Mods: this is only a small part of the article...
Make the pie higher!"
This final item (a misstatement of the concept of putting more money into the hands of Americans by reducing taxes to grow the economy and enlarge the economic "pie" that everyone shares -- i.e., making the pie "bigger" rather than "higher") is the phrase perhaps most often cited as an example of "Bushisms," so much so that it was used for the title of the poem quoted at the head of this page. And it is a real quote, something Bush said during the course of a 15 February 2000 Republican debate (moderated by CNN host Larry King) in Columbia, South Carolina, between Texas Governor George W. Bush, Senator John McCain of Arizona, and former Reagan administration official Ambassador Alan Keyes:
The difference between our plans is, I know whose money it is we're dealing with. We're dealing with the government -- we're dealing with the people's money, not the government's money. And I want to give people their money back.
And if you're going to have a tax cut, everybody ought to have a tax cut. This kind of Washington, D.C., view about targeted tax cuts is tax cuts driven by polls and focus groups. If you pay taxes in America, you ought to get a tax cut.
Under my plan, if you're a family of four in South Carolina, making $50,000, you get 50-percent tax cut. I've reduced the lower rate from 15 percent to 10 percent, which does this -- and this is important. There are people on the outskirts of poverty, like single moms who are working the toughest job in America. If she has two kids, and making $22,000, for every additional dollar she earns, she pays a higher marginal rate on her taxes than someone making $200,000.
You bet I cut the taxes at the top. That encourages entrepreneurship. What we Republicans should stand for is growth in the economy. We ought to make the pie higher.
This one initially posed something of a mystery to us, because transcripts of the debate prepared by the Federal Document Clearing House and CNN attribute the block of text quoted above to Senator John McCain, not Governor Bush. However, the immediately preceding question had clearly been posed to Governor Bush, and newspaper accounts the following morning noted the "make the pie higher" comment as something uttered by Governor Bush:
Bush, shedding his sometimes goofy demeanor, was as animated and forceful as he has been in any debate, punching the air with his fist to underscore his words. He scored points among the party faithful in calling for an end to the Clinton era in Washington -- one of the money lines of the night.

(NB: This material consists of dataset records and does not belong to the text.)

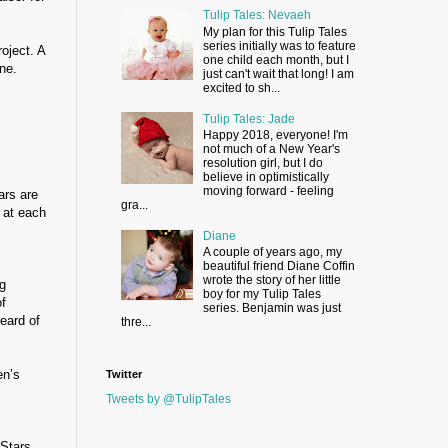
Tulip Tales: Nevaeh
My plan for this Tulip Tales
series initially was to feature
oject. A
one child each month, but I
ne.
just can't wait that long! I am
excited to sh...
Tulip Tales: Jade
Happy 2018, everyone! I'm
not much of a New Year's
resolution girl, but I do
believe in optimistically
moving forward - feeling
ars are
gra...
 at each
Diane
A couple of years ago, my
beautiful friend Diane Coffin
wrote the story of her little
g
boy for my Tulip Tales
of
series. Benjamin was just
eard of
thre...
en’s
Twitter
Tweets by @TulipTales
 Stars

On taxes and bringing prosperity to struggling working mothers, however, Bush mangled one metaphor: "We ought to make the pie higher."14
Moreover, at a Radio/TV correspondents' dinner in Washington, D.C., a few weeks later, Governor Bush made humorous use of the item with no indication that the words weren't his own:
Now most people would say in speaking of the economy, "We ought to make the pie bigger." I, however, am on record saying, "We ought to make the pie higher."